While it's clear that what they aren't covering in sex ed is damaging to teenagers, sometimes what they are saying is even worse.
Rather than arming teenagers with information, many abstinence-only programs teach how to devalue a person's worth based on sexual activity.
Oliver presented many examples of school-sanctioned programs that likened sexually active individuals to garbage, such as chewed up gum, an old toothbrush, and dirty shoes.
The logic (or lack thereof) isn't just that having sex is a "dirty" thing to do; it actually will make them a dirty object that nobody would love or want.
These comments are horrific all on their own, but are exponentially worse for teenagers who have been victims of sexual abuse.
Elizabeth Smart was kidnapped at age 14 and endured nine months of violent sexual abuse.
After being brutally raped multiple times each day, Smart recalled the words of her own Sex Ed teacher, who used the chewed gum example.
"She said 'Imagine you're a stick of gum, and when you engage in sex, that's like getting chewed.

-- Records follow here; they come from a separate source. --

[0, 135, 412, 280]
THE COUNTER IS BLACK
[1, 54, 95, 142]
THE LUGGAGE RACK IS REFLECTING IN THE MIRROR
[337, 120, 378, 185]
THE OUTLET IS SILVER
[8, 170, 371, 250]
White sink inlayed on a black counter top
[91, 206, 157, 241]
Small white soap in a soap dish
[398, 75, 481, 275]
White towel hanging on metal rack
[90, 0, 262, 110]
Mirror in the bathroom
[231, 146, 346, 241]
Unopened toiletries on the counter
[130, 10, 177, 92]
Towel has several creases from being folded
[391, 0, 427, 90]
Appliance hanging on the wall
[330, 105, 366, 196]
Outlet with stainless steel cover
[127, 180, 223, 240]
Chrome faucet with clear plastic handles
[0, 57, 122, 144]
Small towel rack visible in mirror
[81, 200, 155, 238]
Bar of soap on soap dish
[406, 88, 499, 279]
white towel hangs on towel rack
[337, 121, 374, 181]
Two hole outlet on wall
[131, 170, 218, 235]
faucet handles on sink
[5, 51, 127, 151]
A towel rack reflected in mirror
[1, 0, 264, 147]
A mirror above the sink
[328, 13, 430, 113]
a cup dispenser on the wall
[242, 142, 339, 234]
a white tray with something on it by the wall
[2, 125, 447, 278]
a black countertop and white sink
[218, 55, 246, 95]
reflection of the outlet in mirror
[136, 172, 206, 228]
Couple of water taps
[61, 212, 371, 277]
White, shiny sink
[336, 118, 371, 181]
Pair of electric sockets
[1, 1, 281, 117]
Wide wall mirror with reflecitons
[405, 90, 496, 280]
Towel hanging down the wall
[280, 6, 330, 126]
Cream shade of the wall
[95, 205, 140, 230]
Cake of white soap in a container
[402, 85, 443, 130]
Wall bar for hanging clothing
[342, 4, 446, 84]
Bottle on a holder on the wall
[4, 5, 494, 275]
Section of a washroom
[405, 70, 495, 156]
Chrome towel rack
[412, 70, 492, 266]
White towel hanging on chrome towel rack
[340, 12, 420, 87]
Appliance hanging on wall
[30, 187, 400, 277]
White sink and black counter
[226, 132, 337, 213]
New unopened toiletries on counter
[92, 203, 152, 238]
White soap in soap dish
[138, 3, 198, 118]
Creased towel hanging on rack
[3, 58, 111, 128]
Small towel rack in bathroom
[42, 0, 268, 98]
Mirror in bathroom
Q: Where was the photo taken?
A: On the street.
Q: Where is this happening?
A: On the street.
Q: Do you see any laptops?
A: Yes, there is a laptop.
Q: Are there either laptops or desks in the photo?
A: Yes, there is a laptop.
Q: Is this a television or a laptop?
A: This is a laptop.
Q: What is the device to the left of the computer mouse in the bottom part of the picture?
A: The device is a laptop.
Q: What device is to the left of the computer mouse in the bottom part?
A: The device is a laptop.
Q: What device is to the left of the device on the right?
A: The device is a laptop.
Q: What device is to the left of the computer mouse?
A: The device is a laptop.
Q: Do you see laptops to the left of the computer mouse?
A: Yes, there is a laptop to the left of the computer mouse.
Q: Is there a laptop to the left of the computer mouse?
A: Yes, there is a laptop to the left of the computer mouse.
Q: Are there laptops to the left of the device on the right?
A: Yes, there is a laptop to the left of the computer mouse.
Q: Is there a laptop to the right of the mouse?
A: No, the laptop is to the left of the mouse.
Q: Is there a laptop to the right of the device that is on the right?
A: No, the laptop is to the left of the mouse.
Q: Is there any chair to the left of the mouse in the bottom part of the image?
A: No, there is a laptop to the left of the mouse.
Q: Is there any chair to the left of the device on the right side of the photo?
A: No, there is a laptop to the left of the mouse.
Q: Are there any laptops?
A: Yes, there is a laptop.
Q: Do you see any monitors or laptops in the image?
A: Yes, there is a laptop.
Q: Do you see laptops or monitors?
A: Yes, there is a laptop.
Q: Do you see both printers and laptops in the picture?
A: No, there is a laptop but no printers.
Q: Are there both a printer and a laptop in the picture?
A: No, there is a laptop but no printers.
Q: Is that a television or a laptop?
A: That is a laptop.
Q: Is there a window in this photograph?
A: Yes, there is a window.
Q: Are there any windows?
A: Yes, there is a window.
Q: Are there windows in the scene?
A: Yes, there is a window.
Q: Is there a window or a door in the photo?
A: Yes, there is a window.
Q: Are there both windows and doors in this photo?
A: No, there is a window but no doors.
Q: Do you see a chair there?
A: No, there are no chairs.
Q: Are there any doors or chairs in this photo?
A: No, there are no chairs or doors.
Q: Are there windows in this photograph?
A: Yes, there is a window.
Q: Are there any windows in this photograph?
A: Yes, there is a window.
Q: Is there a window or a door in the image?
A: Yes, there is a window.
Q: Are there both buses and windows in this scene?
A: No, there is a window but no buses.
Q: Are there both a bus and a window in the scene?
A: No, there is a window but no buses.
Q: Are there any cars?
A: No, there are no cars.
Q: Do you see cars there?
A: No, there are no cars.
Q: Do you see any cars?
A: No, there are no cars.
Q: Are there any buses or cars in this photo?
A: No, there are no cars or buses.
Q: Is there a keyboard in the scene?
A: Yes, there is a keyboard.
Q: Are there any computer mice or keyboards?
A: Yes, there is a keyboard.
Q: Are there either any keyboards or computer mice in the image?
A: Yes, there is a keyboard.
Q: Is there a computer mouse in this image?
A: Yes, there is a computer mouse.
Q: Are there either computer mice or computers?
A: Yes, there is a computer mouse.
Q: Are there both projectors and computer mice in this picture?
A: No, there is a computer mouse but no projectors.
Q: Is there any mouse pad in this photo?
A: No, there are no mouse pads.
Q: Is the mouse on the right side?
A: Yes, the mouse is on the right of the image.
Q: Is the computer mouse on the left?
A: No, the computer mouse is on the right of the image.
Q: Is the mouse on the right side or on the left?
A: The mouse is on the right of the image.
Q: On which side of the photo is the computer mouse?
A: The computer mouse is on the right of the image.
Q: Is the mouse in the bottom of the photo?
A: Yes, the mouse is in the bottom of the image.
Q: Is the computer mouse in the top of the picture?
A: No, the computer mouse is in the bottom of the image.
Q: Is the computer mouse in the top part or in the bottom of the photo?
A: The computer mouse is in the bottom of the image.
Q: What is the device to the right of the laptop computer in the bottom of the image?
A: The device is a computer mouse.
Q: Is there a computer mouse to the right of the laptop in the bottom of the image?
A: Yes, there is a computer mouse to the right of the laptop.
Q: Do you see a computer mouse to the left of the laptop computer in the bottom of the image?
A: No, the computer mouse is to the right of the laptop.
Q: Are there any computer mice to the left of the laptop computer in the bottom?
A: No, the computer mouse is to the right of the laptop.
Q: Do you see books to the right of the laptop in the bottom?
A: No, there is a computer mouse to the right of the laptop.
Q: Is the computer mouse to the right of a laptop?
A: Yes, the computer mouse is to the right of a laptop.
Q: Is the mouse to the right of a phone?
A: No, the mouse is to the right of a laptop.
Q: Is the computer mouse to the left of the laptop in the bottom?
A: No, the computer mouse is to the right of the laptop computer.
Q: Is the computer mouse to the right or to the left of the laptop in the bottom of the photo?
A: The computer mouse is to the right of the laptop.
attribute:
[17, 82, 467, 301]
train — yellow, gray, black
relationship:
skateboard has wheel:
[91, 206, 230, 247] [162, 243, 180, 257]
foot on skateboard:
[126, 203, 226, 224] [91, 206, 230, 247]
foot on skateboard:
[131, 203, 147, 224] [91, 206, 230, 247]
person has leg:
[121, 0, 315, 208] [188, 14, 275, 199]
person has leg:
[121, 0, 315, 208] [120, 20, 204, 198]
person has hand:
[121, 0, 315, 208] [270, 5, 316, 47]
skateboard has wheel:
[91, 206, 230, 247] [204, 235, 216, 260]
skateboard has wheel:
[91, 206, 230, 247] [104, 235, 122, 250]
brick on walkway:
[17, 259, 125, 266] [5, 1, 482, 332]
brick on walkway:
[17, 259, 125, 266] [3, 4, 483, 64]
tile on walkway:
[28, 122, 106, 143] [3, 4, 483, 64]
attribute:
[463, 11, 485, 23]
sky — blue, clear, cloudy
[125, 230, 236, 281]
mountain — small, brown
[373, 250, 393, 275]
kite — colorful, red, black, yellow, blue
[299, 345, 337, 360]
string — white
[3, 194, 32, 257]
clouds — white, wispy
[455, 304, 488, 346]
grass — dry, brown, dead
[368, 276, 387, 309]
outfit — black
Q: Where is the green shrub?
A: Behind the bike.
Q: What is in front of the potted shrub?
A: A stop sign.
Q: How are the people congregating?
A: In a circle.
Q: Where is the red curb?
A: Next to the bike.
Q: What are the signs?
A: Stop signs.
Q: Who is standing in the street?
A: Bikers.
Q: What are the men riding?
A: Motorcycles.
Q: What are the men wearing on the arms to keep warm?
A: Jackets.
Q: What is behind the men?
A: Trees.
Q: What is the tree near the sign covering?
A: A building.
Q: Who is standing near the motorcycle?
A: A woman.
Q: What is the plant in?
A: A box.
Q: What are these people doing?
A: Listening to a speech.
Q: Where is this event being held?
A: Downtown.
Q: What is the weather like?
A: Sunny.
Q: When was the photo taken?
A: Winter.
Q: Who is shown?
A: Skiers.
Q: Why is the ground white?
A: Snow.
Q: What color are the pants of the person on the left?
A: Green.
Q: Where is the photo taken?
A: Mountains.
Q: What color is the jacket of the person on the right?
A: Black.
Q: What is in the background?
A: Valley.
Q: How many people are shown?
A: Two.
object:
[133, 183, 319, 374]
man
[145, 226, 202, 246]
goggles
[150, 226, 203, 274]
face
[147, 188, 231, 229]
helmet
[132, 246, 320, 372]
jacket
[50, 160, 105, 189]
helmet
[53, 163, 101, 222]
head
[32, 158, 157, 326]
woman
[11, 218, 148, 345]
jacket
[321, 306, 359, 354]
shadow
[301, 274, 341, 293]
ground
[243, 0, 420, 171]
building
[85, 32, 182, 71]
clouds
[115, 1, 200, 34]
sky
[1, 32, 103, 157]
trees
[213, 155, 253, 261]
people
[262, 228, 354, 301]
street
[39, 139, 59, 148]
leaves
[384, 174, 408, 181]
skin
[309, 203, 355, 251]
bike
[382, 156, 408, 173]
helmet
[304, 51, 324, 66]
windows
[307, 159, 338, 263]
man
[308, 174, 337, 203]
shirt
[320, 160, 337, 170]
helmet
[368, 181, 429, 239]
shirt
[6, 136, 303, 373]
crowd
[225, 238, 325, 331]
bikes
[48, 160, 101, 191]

And then if you do that lots of times, you're going to become an old piece of gum, and who's going to want you after that?'" Smart recalled, her voice breaking. "Well, that's terrible; nobody should ever say that. But for me, I thought, 'Oh my gosh, I'm that chewed up piece of gum.'"
"Learning nothing would have been better than learning that," Oliver responded.
A frightening similarity in the examples that Oliver introduces is that they are all speaking to the sexually active girls as being gross and used up, and all of the guys are supposed to be disgusted by them.
This movement to slut-shame ties right in with rape culture, and is why some men have no problem objectifying women.
It leads to fraternity members from Yale to feel free to gather and chant obscene remarks.
An amazing star-studded video was introduced on the show that is filled with common-sense information that teenagers really do need to know.
"If you want to be abstinent, that's fine. If you don't want to be abstinent, that's also fine," the video explains. "Abstinence is like being a vegetarian. People should respect your choice. Some people will make fun of you; those people are assholes."